The government, unlike the private sector, can take on projects that don’t generate great profits – like, say, a nuclear navy, or (perhaps) well regulated nuclear power plants. I trust the civilian sector fine, because of the high level of government regulation and oversight. But if they deem new plants to be unprofitable with those high levels, then the only option with a decent chance of long term success, IMO, is for government to do it.

Unless the government does it. I believe that if we reduced this level of regulation, nuclear accidents in the next decade or two would kill the industry for good, which would also not aid in fighting climate change. So in order to fight climate change, I think the best thing to do is to maintain high levels of oversight and regulation, and if that means private industry won’t make new plants, then government should do it.

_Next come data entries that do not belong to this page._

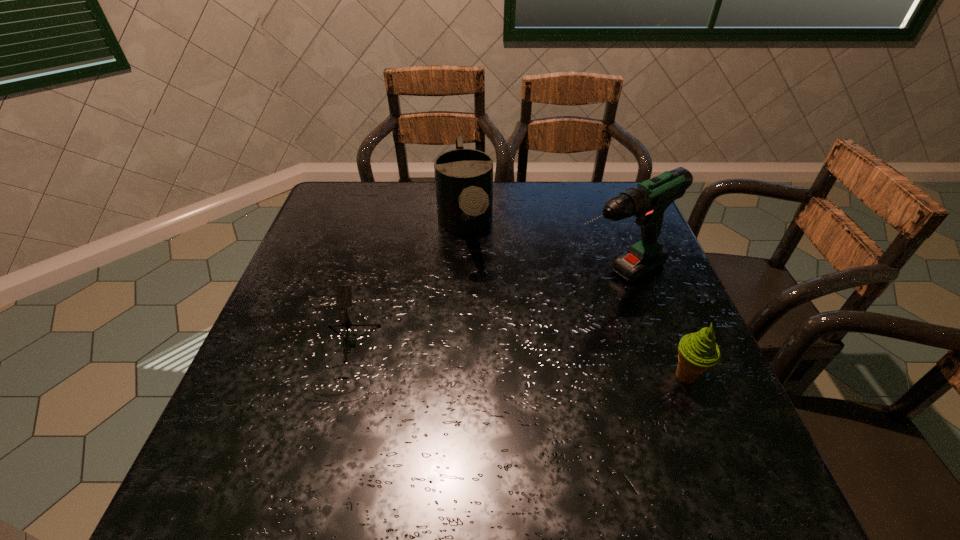
Locate an element on the screen. empty space that is in between the leftmost object and the second tallest object is located at coordinates (404, 293).

The width and height of the screenshot is (960, 540). What are the coordinates of `free point between the drill and the icecream` in the screenshot? It's located at (651, 327).

Find the location of a particular element. This screenshot has height=540, width=960. vacant space that is in between the third shortest object and the leftmost object is located at coordinates (404, 293).

Identify the location of free point between the third shortest object and the icecream. The image size is (960, 540). (575, 301).

Identify the location of free point between the drill and the shortest object. (480, 319).

Image resolution: width=960 pixels, height=540 pixels. What are the coordinates of `free space between the drill and the shortest object` in the screenshot? It's located at (480, 319).

Find the location of a particular element. unoccupied area between the drill and the leftmost object is located at coordinates (480, 319).

Point out which object is positioned as the third nearest to the icecream. Please provide its 2D coordinates. Your answer should be formatted as a tuple, i.e. [(x, y)], where the tuple contains the x and y coordinates of a point satisfying the conditions above.

[(344, 292)]

The width and height of the screenshot is (960, 540). I want to click on object that stands as the second closest to the shortest object, so click(647, 201).

Identify the location of free location that satisfies the following two spatial constraints: 1. on the stand of the icecream; 2. on the right side of the shortest object. This screenshot has height=540, width=960. (339, 376).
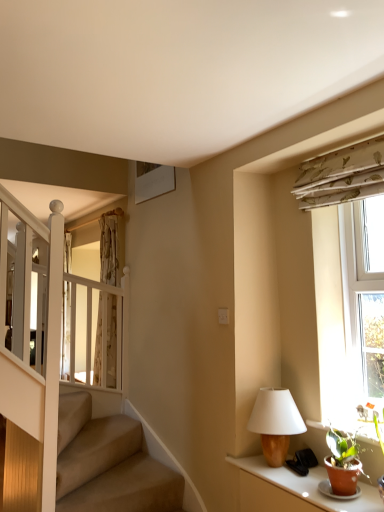
Question: Considering the relative positions of white textured window at right and matte brown table at lower right in the image provided, is white textured window at right in front of matte brown table at lower right?

Choices:
 (A) yes
 (B) no

Answer: (B)

Question: From a real-world perspective, does white textured window at right sit lower than matte brown table at lower right?

Choices:
 (A) yes
 (B) no

Answer: (B)

Question: Is white textured window at right in contact with matte brown table at lower right?

Choices:
 (A) yes
 (B) no

Answer: (B)

Question: From a real-world perspective, is white textured window at right over matte brown table at lower right?

Choices:
 (A) no
 (B) yes

Answer: (B)

Question: Can we say white textured window at right lies outside matte brown table at lower right?

Choices:
 (A) no
 (B) yes

Answer: (B)

Question: Can you confirm if white textured window at right is shorter than matte brown table at lower right?

Choices:
 (A) no
 (B) yes

Answer: (A)

Question: Is wooden table lamp at right completely or partially inside translucent fabric curtain at upper left?

Choices:
 (A) no
 (B) yes

Answer: (A)

Question: Is translucent fabric curtain at upper left positioned before wooden table lamp at right?

Choices:
 (A) yes
 (B) no

Answer: (B)

Question: Is translucent fabric curtain at upper left facing away from wooden table lamp at right?

Choices:
 (A) no
 (B) yes

Answer: (A)

Question: Considering the relative sizes of translucent fabric curtain at upper left and wooden table lamp at right in the image provided, is translucent fabric curtain at upper left taller than wooden table lamp at right?

Choices:
 (A) no
 (B) yes

Answer: (B)

Question: From the image's perspective, would you say translucent fabric curtain at upper left is positioned over wooden table lamp at right?

Choices:
 (A) yes
 (B) no

Answer: (A)

Question: Does translucent fabric curtain at upper left have a lesser width compared to wooden table lamp at right?

Choices:
 (A) yes
 (B) no

Answer: (A)

Question: Considering the relative sizes of translucent fabric curtain at upper left and matte brown table at lower right in the image provided, is translucent fabric curtain at upper left wider than matte brown table at lower right?

Choices:
 (A) yes
 (B) no

Answer: (B)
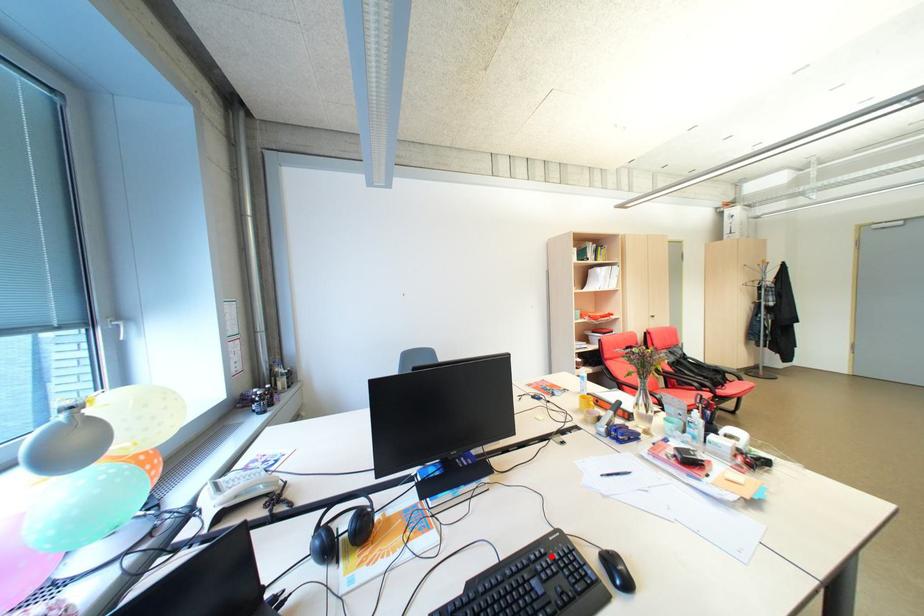
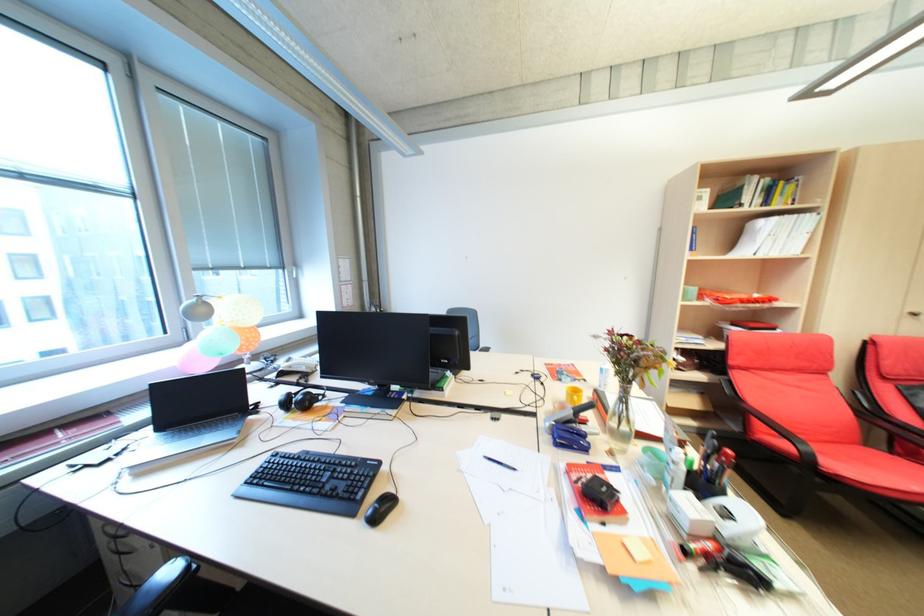
Question: I am providing you with two images of the same scene from different viewpoints. A red point is marked on the first image. At the location where the point appears in image 1, is it still visible in image 2?

Choices:
 (A) Yes
 (B) No

Answer: (A)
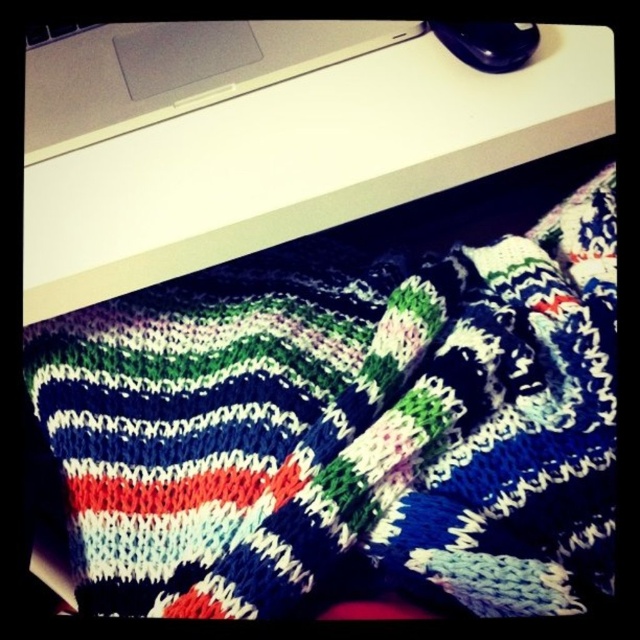
You are organizing your workspace and need to place a new monitor on the desk. The monitor is 25 cm tall. Can the white plastic computer desk at upper center accommodate the monitor without it being taller than the white matte laptop at upper center?

The white plastic computer desk at upper center is taller than the white matte laptop at upper center. Since the desk is taller than the laptop, placing a 25 cm tall monitor on the desk would depend on the desk height. However, the laptop height isn not provided, so we can only confirm the desk can accommodate the monitor as long as its height allows. But according to the description, the desk is taller than the laptop, so if the monitor is 25 cm and the laptop is shorter than that, the desk can hold it.

You are a photographer trying to capture the knitted item in the image. You notice two points marked on the image at coordinates point [29,285] and point [339,436]. Which point is closer to you when you take the photo?

Point [29,285] is further to the viewer than point [339,436], so the point closer to you is point [29,285].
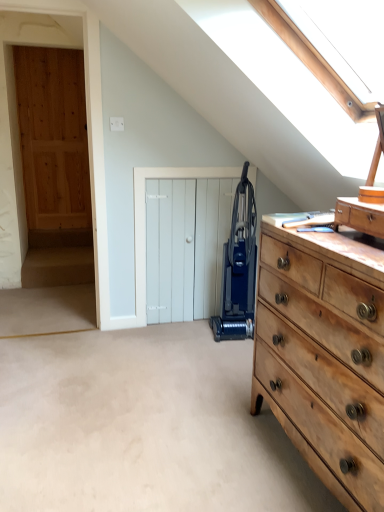
Question: Would you say blue plastic vacuum cleaner at center is to the left or to the right of natural wood dresser at right in the picture?

Choices:
 (A) left
 (B) right

Answer: (A)

Question: Is blue plastic vacuum cleaner at center situated inside natural wood dresser at right or outside?

Choices:
 (A) inside
 (B) outside

Answer: (B)

Question: Which object is positioned closest to the natural wood dresser at right?

Choices:
 (A) white wooden door at center
 (B) wooden drawer at right
 (C) blue plastic vacuum cleaner at center

Answer: (B)

Question: Estimate the real-world distances between objects in this image. Which object is closer to the white wooden door at center?

Choices:
 (A) blue plastic vacuum cleaner at center
 (B) wooden drawer at right
 (C) natural wood dresser at right

Answer: (A)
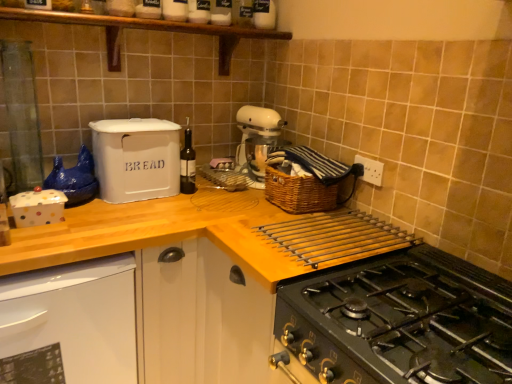
Question: From a real-world perspective, is wooden shelf at upper center above or below black matte gas stove at lower right?

Choices:
 (A) below
 (B) above

Answer: (B)

Question: Considering the positions of wooden shelf at upper center and black matte gas stove at lower right in the image, is wooden shelf at upper center wider or thinner than black matte gas stove at lower right?

Choices:
 (A) thin
 (B) wide

Answer: (A)

Question: Which object is the closest to the black matte gas stove at lower right?

Choices:
 (A) woven brown basket at upper right
 (B) white glossy dishwasher at lower left
 (C) white matte bread bin at upper left
 (D) dark glass bottle at center
 (E) wooden at upper center

Answer: (E)

Question: Which of these objects is positioned closest to the wooden shelf at upper center?

Choices:
 (A) wooden at upper center
 (B) white matte mixer at center
 (C) white matte bread bin at upper left
 (D) woven brown basket at upper right
 (E) dark glass bottle at center

Answer: (C)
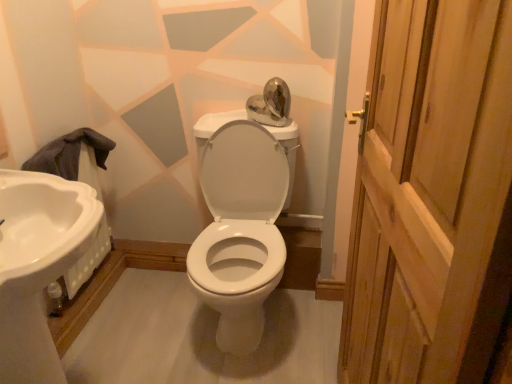
Question: From the image's perspective, is white glossy porcelain at center over white glossy sink at left?

Choices:
 (A) no
 (B) yes

Answer: (B)

Question: Does white glossy porcelain at center have a lesser width compared to white glossy sink at left?

Choices:
 (A) no
 (B) yes

Answer: (A)

Question: Is the surface of white glossy porcelain at center in direct contact with white glossy sink at left?

Choices:
 (A) no
 (B) yes

Answer: (A)

Question: Does white glossy porcelain at center have a greater height compared to white glossy sink at left?

Choices:
 (A) no
 (B) yes

Answer: (B)

Question: Is white glossy porcelain at center far away from white glossy sink at left?

Choices:
 (A) yes
 (B) no

Answer: (B)

Question: Does white glossy porcelain at center have a smaller size compared to white glossy sink at left?

Choices:
 (A) yes
 (B) no

Answer: (B)

Question: From the image's perspective, is white glossy porcelain at center located above wooden door at right?

Choices:
 (A) no
 (B) yes

Answer: (B)

Question: Does white glossy porcelain at center have a lesser width compared to wooden door at right?

Choices:
 (A) no
 (B) yes

Answer: (A)

Question: Is white glossy porcelain at center at the left side of wooden door at right?

Choices:
 (A) no
 (B) yes

Answer: (B)

Question: Is white glossy porcelain at center in front of wooden door at right?

Choices:
 (A) yes
 (B) no

Answer: (B)

Question: Is the position of white glossy porcelain at center more distant than that of wooden door at right?

Choices:
 (A) yes
 (B) no

Answer: (A)

Question: Is white glossy porcelain at center looking in the opposite direction of wooden door at right?

Choices:
 (A) yes
 (B) no

Answer: (B)

Question: From a real-world perspective, is white glossy sink at left physically below white glossy porcelain at center?

Choices:
 (A) no
 (B) yes

Answer: (A)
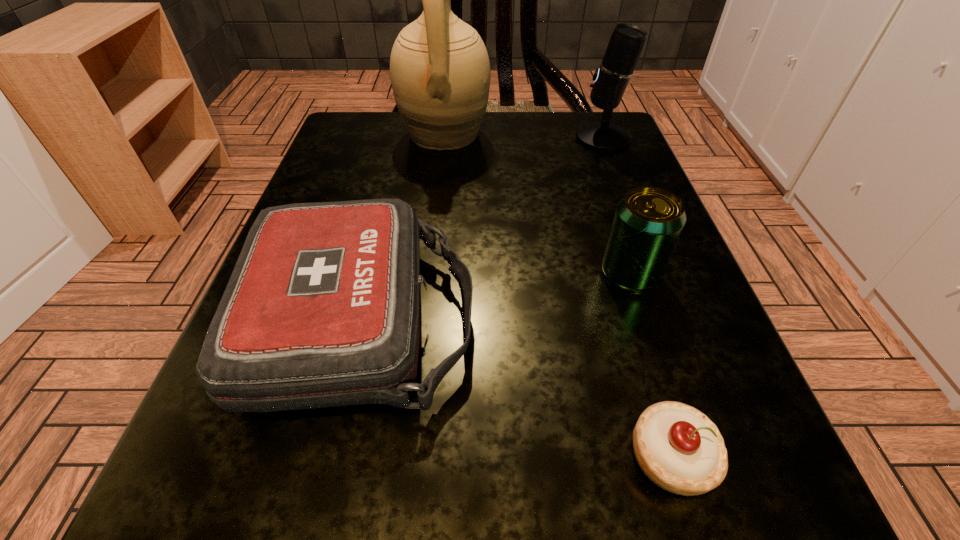
Find the location of `pitcher located at the far edge`. pitcher located at the far edge is located at coordinates (440, 73).

Where is `microphone that is at the far edge`? Image resolution: width=960 pixels, height=540 pixels. microphone that is at the far edge is located at coordinates (627, 41).

Locate an element on the screen. object that is at the near edge is located at coordinates (679, 448).

At what (x,y) coordinates should I click in order to perform the action: click on pitcher at the left edge. Please return your answer as a coordinate pair (x, y). Looking at the image, I should click on (440, 73).

I want to click on the first-aid kit situated at the left edge, so click(x=322, y=309).

You are a GUI agent. You are given a task and a screenshot of the screen. Output one action in this format:
    pyautogui.click(x=<x>, y=<y>)
    Task: Click on the microphone that is at the right edge
    The image size is (960, 540).
    Given the screenshot: What is the action you would take?
    pyautogui.click(x=627, y=41)

The height and width of the screenshot is (540, 960). Identify the location of beer can at the right edge. (648, 221).

Where is `pastry that is at the right edge`? This screenshot has width=960, height=540. pastry that is at the right edge is located at coordinates (679, 448).

In order to click on object that is positioned at the far left corner in this screenshot , I will do `click(440, 73)`.

Find the location of `object present at the far right corner`. object present at the far right corner is located at coordinates (627, 41).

The government already does this, and has done this, for decades, for the Navy. It could do this for civilian power too. The only reason it couldn’t would be political (which is certainly a formidable obstacle).

Yes, I generally agree with the second paragraph. And I disagree with the first, because I think your plan to reduce the regulatory burden would kill the entire industry for decades or longer. So if the only option left is a government takeover, then I’m fine with that – we already know that the government can safely run nuclear reactors without a profit.

But we don’t need to go on and on about it – we know the point of disagreement. My position, by the way, is based on my years of experience serving on a nuclear submarine and qualifying as a Prospective Nuclear Engineer Officer (which involved quite a lot of education on nuclear safety and how the public sees nuclear power).

I’ll also note that easing up on regulations and oversight wouldn’t just increase the risk of “minor” nuclear accidents, but also Chernobyl/Fukoshima sized catastrophes. A single one of those would likely kill the entire US nuclear industry for decades, if not longer.